### [CONSEGNA 1]
Traduca in inglese la seguente frase dell'estratto sulle forniture di armi all'Iraq: "In realtà, a fare il doppio gioco, fornendo armi a entrambi i contendenti, furono in tanti, innanzitutto i regimi comunisti e la Cina."
### [CONSEGNA 2]
Prosegua l'estratto sulle forniture di armi all'Iraq, riprendendo dopo l'ultima frase riportata.

### [ESTRATTO DEL DOCUMENTO]
---*---
Giusto alcune precisazioni e puntualizzazioni su una ricostruzione e un’analisi, per certi versi anche interessanti, lette qualche giorno addietro. Precisazioni e puntualizzazioni che riporto secondo un personale ordine di importanza, di priorità, piuttosto che in funzione della successione discorsiva dei fatti narrati.
Leggo che … “Le multinazionali della morte appena finito di parlare con Saddam alzavano la cornetta e chiamavano Teheran. «Ho appena venduto all’Iraq 200 carri armati ma a te ti do a un prezzo stracciano questa batteria anticarro»”.
In realtà, a fare il doppio gioco, fornendo armi a entrambi i contendenti, furono in tanti, innanzitutto i regimi comunisti e la Cina.
Tra il 1980 e il 1988, l’Iraq ricevette armamenti per poco meno di 17 miliardi di dollari dall’Unione Sovietica, per circa 4 miliardi e mezzo dalla Francia e altrettanto dalla Cina, per quasi 600 milioni dal Brasile, per 300 milioni dall’Egitto, per 200 milioni o poco meno da Stati Uniti, Austria, Polonia, Sud Africa, Romania, Cecoslovacchia, eccetera.
---*---
### [MATERIALE DI STUDIO]

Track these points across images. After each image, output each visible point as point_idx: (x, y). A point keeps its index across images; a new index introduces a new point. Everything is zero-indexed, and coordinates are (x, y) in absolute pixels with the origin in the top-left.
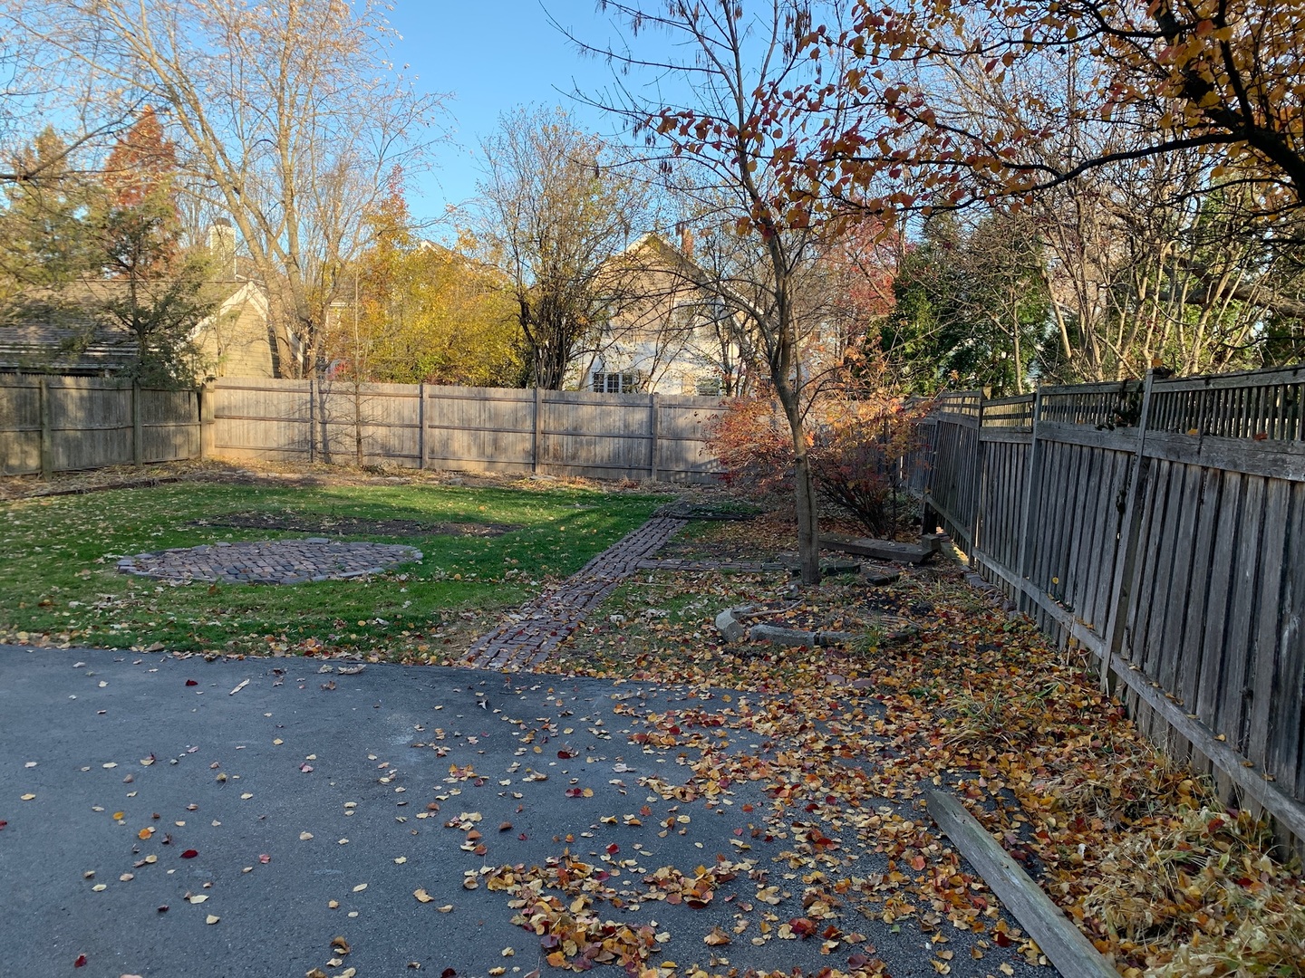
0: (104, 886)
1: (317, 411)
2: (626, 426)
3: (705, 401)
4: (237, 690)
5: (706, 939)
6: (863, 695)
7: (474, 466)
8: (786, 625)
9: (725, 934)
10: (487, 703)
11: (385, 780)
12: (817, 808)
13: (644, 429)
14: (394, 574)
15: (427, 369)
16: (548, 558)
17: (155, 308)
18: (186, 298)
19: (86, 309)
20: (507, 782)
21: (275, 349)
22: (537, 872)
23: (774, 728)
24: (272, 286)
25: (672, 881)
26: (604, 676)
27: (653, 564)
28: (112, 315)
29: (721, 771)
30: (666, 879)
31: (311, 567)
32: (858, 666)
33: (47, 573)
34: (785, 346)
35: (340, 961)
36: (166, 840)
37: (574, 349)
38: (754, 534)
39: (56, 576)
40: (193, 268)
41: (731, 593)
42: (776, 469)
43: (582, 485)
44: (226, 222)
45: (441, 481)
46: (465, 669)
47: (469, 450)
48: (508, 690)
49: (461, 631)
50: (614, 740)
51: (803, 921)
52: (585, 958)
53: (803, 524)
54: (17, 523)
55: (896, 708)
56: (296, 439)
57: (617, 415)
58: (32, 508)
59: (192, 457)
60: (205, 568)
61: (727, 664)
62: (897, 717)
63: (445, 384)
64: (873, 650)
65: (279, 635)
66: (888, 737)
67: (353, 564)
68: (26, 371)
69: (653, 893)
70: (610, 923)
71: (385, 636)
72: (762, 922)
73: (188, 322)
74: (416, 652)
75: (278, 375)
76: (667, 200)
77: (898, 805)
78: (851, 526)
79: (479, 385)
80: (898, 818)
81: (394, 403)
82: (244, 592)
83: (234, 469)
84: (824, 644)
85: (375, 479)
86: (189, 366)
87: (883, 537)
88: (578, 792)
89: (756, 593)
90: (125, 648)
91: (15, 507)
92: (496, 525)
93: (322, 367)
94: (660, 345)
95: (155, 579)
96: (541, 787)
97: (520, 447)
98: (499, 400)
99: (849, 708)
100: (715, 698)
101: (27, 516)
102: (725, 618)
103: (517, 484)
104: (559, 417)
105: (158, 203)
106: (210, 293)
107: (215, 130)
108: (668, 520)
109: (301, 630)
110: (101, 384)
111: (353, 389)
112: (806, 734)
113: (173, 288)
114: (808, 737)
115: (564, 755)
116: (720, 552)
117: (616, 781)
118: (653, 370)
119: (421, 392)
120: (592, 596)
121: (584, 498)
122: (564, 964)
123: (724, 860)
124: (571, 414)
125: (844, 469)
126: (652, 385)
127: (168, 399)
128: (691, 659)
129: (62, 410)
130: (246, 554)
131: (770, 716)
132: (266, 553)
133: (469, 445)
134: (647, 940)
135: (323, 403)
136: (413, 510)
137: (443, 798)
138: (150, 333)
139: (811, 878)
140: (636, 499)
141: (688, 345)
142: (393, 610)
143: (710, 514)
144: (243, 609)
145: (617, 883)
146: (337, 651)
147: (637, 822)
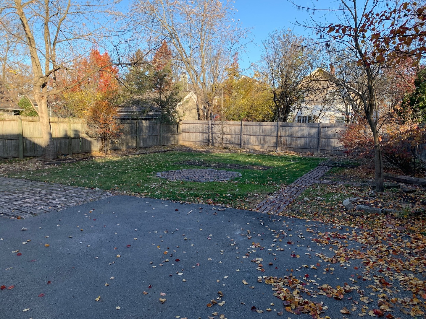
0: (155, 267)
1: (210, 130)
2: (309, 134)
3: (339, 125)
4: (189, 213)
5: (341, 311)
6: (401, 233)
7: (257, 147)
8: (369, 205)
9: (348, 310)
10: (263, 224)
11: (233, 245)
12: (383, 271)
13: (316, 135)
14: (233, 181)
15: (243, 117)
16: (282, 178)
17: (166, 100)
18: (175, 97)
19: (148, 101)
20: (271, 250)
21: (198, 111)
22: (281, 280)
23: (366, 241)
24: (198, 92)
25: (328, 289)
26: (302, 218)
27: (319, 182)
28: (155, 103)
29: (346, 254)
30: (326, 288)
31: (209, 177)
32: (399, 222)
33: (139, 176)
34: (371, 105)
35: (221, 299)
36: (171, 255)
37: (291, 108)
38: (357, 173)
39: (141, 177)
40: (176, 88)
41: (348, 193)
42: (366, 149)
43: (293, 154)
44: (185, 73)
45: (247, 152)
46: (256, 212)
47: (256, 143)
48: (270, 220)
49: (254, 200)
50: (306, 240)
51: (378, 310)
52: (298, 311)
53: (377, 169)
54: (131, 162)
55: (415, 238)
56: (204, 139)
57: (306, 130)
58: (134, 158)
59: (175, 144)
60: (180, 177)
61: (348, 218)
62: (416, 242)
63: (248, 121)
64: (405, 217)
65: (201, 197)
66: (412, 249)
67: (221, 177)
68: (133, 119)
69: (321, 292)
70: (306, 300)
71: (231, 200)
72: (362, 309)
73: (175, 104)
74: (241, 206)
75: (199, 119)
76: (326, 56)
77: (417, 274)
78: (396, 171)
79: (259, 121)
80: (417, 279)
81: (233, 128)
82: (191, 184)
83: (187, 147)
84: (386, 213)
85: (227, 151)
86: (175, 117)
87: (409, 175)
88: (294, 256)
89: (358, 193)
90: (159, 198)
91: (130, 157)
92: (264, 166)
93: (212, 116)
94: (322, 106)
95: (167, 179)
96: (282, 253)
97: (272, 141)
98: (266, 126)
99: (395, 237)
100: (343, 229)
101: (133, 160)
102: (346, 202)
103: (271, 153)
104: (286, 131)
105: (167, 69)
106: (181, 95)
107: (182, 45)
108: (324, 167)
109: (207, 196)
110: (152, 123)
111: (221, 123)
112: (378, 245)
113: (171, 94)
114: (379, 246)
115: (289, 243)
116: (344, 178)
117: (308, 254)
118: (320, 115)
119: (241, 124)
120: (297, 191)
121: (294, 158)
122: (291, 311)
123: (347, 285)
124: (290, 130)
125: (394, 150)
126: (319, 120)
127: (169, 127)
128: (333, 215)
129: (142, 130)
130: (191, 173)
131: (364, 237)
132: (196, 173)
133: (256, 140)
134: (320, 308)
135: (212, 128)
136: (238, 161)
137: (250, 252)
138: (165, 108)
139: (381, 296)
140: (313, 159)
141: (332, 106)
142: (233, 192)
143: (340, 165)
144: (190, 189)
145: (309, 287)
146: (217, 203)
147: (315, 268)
---*---
### [SVOLGIMENTO 1]
In reality, many played a double game by supplying weapons to both sides, above all the communist regimes and China.

### [SVOLGIMENTO 2]
L’Iran, dal canto suo, ricevette armamenti per 2 miliardi di dollari dalla Cina, per oltre 900 milioni dalla Corea del Nord, per 300 milioni dall’Unione Sovietica e altrettanto dall’Austria, per poco più di 200 milioni da Libia, Siria e Italia, per poco meno dal Regno Unito e, a seguire, dalla Francia, …, per circa 60 milioni dagli Stati Uniti, eccetera. (fonte:SIPRI, Stockholm International Peace Research Institute – http://armstrade.sipri.org/armstrade/page/values.php)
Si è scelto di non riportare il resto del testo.